Items listed in a dataset
## BEGIN

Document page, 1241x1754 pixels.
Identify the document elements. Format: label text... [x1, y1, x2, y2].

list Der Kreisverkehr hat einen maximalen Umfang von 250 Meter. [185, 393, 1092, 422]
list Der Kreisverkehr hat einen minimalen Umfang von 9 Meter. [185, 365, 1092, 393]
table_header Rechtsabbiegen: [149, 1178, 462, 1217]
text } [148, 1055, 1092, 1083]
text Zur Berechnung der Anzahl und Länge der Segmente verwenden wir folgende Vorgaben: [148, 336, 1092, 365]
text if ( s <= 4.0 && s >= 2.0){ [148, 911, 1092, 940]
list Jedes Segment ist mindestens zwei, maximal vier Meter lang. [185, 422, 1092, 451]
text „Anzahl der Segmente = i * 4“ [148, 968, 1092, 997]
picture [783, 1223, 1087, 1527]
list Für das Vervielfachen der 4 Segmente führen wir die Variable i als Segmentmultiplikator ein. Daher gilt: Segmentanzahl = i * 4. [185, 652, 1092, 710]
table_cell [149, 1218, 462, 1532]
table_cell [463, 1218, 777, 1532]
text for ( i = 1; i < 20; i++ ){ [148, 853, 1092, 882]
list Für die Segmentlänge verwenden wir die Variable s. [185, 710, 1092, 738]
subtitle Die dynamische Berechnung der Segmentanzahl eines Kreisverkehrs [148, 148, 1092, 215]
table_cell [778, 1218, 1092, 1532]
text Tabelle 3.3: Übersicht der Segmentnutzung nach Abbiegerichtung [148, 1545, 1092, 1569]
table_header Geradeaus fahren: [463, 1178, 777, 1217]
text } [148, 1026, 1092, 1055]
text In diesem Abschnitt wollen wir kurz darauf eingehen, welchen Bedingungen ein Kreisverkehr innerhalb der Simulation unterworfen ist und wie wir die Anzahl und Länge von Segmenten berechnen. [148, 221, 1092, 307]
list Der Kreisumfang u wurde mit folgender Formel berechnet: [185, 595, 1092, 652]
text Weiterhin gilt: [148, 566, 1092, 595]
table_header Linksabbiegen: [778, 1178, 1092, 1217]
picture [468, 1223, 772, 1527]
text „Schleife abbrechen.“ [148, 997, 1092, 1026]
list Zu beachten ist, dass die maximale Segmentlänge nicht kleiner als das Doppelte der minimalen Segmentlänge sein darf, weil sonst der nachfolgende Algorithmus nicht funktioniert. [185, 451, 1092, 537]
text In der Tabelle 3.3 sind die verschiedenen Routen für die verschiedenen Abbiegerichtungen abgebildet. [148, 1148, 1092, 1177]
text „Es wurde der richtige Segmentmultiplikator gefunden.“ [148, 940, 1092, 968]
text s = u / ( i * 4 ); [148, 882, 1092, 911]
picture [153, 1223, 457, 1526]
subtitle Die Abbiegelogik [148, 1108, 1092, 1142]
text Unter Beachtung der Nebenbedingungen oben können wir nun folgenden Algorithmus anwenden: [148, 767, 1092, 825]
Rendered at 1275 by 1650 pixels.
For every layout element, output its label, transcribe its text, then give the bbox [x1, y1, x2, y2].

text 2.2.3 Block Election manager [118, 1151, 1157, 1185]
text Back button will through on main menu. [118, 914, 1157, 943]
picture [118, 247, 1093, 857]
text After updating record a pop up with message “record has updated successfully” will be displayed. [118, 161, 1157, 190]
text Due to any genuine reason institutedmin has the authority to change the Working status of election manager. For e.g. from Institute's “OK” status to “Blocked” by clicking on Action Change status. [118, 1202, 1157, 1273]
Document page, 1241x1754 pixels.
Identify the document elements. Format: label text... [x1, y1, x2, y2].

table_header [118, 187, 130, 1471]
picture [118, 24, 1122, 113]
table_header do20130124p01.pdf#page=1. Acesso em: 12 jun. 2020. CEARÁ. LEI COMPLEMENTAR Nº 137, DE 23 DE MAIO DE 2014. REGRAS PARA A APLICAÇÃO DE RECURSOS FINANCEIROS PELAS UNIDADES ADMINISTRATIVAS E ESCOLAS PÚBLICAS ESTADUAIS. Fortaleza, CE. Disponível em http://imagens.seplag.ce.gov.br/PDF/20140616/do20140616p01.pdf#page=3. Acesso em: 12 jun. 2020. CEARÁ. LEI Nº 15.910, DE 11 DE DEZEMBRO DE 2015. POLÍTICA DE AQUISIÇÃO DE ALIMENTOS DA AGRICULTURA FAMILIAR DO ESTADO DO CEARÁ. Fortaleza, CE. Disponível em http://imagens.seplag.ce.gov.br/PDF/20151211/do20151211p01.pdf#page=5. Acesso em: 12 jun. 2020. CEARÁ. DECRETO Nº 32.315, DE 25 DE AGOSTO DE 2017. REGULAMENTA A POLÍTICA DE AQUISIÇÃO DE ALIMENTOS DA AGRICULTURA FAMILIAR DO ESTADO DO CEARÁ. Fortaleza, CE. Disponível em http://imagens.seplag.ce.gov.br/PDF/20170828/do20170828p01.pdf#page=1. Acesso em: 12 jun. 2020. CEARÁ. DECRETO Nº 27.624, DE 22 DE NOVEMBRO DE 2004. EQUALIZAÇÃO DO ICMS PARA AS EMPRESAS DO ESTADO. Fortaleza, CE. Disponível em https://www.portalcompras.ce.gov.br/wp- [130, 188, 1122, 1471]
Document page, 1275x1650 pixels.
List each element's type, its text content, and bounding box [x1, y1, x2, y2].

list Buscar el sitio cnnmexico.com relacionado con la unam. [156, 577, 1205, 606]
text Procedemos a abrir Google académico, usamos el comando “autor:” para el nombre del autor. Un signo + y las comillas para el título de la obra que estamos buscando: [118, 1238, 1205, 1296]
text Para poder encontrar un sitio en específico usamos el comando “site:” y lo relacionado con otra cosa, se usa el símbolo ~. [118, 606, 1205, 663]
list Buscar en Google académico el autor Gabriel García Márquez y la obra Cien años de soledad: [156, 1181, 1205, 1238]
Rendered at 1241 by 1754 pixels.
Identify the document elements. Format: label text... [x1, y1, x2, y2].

## END

**What is being asked:** Switch "Segmentmultiplikator" to "Multiplikator" wherever it occurs in the lines above, and return the lines with nothing else altered.

**Output of the exercise:**
Document page, 1241x1754 pixels.
Identify the document elements. Format: label text... [x1, y1, x2, y2].

list Der Kreisverkehr hat einen maximalen Umfang von 250 Meter. [185, 393, 1092, 422]
list Der Kreisverkehr hat einen minimalen Umfang von 9 Meter. [185, 365, 1092, 393]
table_header Rechtsabbiegen: [149, 1178, 462, 1217]
text } [148, 1055, 1092, 1083]
text Zur Berechnung der Anzahl und Länge der Segmente verwenden wir folgende Vorgaben: [148, 336, 1092, 365]
text if ( s <= 4.0 && s >= 2.0){ [148, 911, 1092, 940]
list Jedes Segment ist mindestens zwei, maximal vier Meter lang. [185, 422, 1092, 451]
text „Anzahl der Segmente = i * 4“ [148, 968, 1092, 997]
picture [783, 1223, 1087, 1527]
list Für das Vervielfachen der 4 Segmente führen wir die Variable i als Multiplikator ein. Daher gilt: Segmentanzahl = i * 4. [185, 652, 1092, 710]
table_cell [149, 1218, 462, 1532]
table_cell [463, 1218, 777, 1532]
text for ( i = 1; i < 20; i++ ){ [148, 853, 1092, 882]
list Für die Segmentlänge verwenden wir die Variable s. [185, 710, 1092, 738]
subtitle Die dynamische Berechnung der Segmentanzahl eines Kreisverkehrs [148, 148, 1092, 215]
table_cell [778, 1218, 1092, 1532]
text Tabelle 3.3: Übersicht der Segmentnutzung nach Abbiegerichtung [148, 1545, 1092, 1569]
table_header Geradeaus fahren: [463, 1178, 777, 1217]
text } [148, 1026, 1092, 1055]
text In diesem Abschnitt wollen wir kurz darauf eingehen, welchen Bedingungen ein Kreisverkehr innerhalb der Simulation unterworfen ist und wie wir die Anzahl und Länge von Segmenten berechnen. [148, 221, 1092, 307]
list Der Kreisumfang u wurde mit folgender Formel berechnet: [185, 595, 1092, 652]
text Weiterhin gilt: [148, 566, 1092, 595]
table_header Linksabbiegen: [778, 1178, 1092, 1217]
picture [468, 1223, 772, 1527]
text „Schleife abbrechen.“ [148, 997, 1092, 1026]
list Zu beachten ist, dass die maximale Segmentlänge nicht kleiner als das Doppelte der minimalen Segmentlänge sein darf, weil sonst der nachfolgende Algorithmus nicht funktioniert. [185, 451, 1092, 537]
text In der Tabelle 3.3 sind die verschiedenen Routen für die verschiedenen Abbiegerichtungen abgebildet. [148, 1148, 1092, 1177]
text „Es wurde der richtige Multiplikator gefunden.“ [148, 940, 1092, 968]
text s = u / ( i * 4 ); [148, 882, 1092, 911]
picture [153, 1223, 457, 1526]
subtitle Die Abbiegelogik [148, 1108, 1092, 1142]
text Unter Beachtung der Nebenbedingungen oben können wir nun folgenden Algorithmus anwenden: [148, 767, 1092, 825]
Rendered at 1275 by 1650 pixels.
For every layout element, output its label, transcribe its text, then give the bbox [x1, y1, x2, y2].

text 2.2.3 Block Election manager [118, 1151, 1157, 1185]
text Back button will through on main menu. [118, 914, 1157, 943]
picture [118, 247, 1093, 857]
text After updating record a pop up with message “record has updated successfully” will be displayed. [118, 161, 1157, 190]
text Due to any genuine reason institutedmin has the authority to change the Working status of election manager. For e.g. from Institute's “OK” status to “Blocked” by clicking on Action Change status. [118, 1202, 1157, 1273]
Document page, 1241x1754 pixels.
Identify the document elements. Format: label text... [x1, y1, x2, y2].

table_header [118, 187, 130, 1471]
picture [118, 24, 1122, 113]
table_header do20130124p01.pdf#page=1. Acesso em: 12 jun. 2020. CEARÁ. LEI COMPLEMENTAR Nº 137, DE 23 DE MAIO DE 2014. REGRAS PARA A APLICAÇÃO DE RECURSOS FINANCEIROS PELAS UNIDADES ADMINISTRATIVAS E ESCOLAS PÚBLICAS ESTADUAIS. Fortaleza, CE. Disponível em http://imagens.seplag.ce.gov.br/PDF/20140616/do20140616p01.pdf#page=3. Acesso em: 12 jun. 2020. CEARÁ. LEI Nº 15.910, DE 11 DE DEZEMBRO DE 2015. POLÍTICA DE AQUISIÇÃO DE ALIMENTOS DA AGRICULTURA FAMILIAR DO ESTADO DO CEARÁ. Fortaleza, CE. Disponível em http://imagens.seplag.ce.gov.br/PDF/20151211/do20151211p01.pdf#page=5. Acesso em: 12 jun. 2020. CEARÁ. DECRETO Nº 32.315, DE 25 DE AGOSTO DE 2017. REGULAMENTA A POLÍTICA DE AQUISIÇÃO DE ALIMENTOS DA AGRICULTURA FAMILIAR DO ESTADO DO CEARÁ. Fortaleza, CE. Disponível em http://imagens.seplag.ce.gov.br/PDF/20170828/do20170828p01.pdf#page=1. Acesso em: 12 jun. 2020. CEARÁ. DECRETO Nº 27.624, DE 22 DE NOVEMBRO DE 2004. EQUALIZAÇÃO DO ICMS PARA AS EMPRESAS DO ESTADO. Fortaleza, CE. Disponível em https://www.portalcompras.ce.gov.br/wp- [130, 188, 1122, 1471]
Document page, 1275x1650 pixels.
List each element's type, its text content, and bounding box [x1, y1, x2, y2].

list Buscar el sitio cnnmexico.com relacionado con la unam. [156, 577, 1205, 606]
text Procedemos a abrir Google académico, usamos el comando “autor:” para el nombre del autor. Un signo + y las comillas para el título de la obra que estamos buscando: [118, 1238, 1205, 1296]
text Para poder encontrar un sitio en específico usamos el comando “site:” y lo relacionado con otra cosa, se usa el símbolo ~. [118, 606, 1205, 663]
list Buscar en Google académico el autor Gabriel García Márquez y la obra Cien años de soledad: [156, 1181, 1205, 1238]
Rendered at 1241 by 1754 pixels.
Identify the document elements. Format: label text... [x1, y1, x2, y2].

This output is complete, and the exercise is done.